** START Text extract **

The original \(\text {STL}\) semantics is Boolean, given by a binary relation \(\models \) between signals and formulas. The robust semantics refines the Boolean one as follows: \( \llbracket \mathbf {w},\varphi \rrbracket > 0\) implies \(\mathbf {w} \models \varphi \), and \(\llbracket \mathbf {w},\varphi \rrbracket < 0\) implies \(\mathbf {w} \not \models \varphi \), see [19, Prop. 16].

In the following, given a fixed specification \(\varphi \), we denote as \(\mathsf {R}_{\mathbf {u}} \) the robustness of an input signal \(\mathbf {u} \) to the specification \(\varphi \), i.e., \(\mathsf {R}_{\mathbf {u}} = { \llbracket \mathcal {M}(\mathbf {u}), \varphi \rrbracket }\).

** END Text extract **
** START Data provided **

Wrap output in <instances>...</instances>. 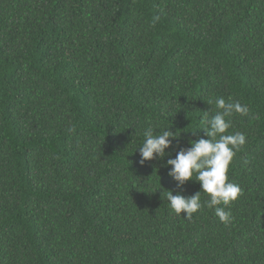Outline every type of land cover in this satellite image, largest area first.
<instances>
[{
  "label": "trees",
  "instance_id": "obj_1",
  "mask_svg": "<svg viewBox=\"0 0 264 264\" xmlns=\"http://www.w3.org/2000/svg\"><path fill=\"white\" fill-rule=\"evenodd\" d=\"M217 97L248 108L227 224L167 199ZM149 127L179 137L141 165ZM0 264H264V0H0Z\"/></svg>",
  "mask_w": 264,
  "mask_h": 264
},
{
  "label": "clouds",
  "instance_id": "obj_2",
  "mask_svg": "<svg viewBox=\"0 0 264 264\" xmlns=\"http://www.w3.org/2000/svg\"><path fill=\"white\" fill-rule=\"evenodd\" d=\"M213 103L215 115L211 119L205 117L201 120V129L207 139L190 141L189 148L179 150L174 159L167 160V166H170L168 175L178 188H182L188 181H196L201 190L189 197L173 195L167 191V199L171 209L177 215L184 213L185 219H191L193 214L207 207L214 209L219 220L227 224L232 219L229 206L242 195L240 186L229 181L228 173L236 153L246 144L244 133H228V130L232 126L231 117L234 114L246 115L248 108L231 98L227 101L223 97L207 100L208 105ZM143 136V144L138 148L141 165L157 157L164 158L166 149L179 137L168 129L158 133L151 127L143 132ZM202 192L208 197L203 203Z\"/></svg>",
  "mask_w": 264,
  "mask_h": 264
}]
</instances>
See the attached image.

** END Data provided **

What to do
In the text on STL semantics, what does a robustness value below zero imply about a signal and a formula?

Final result
The signal does not satisfy the formula.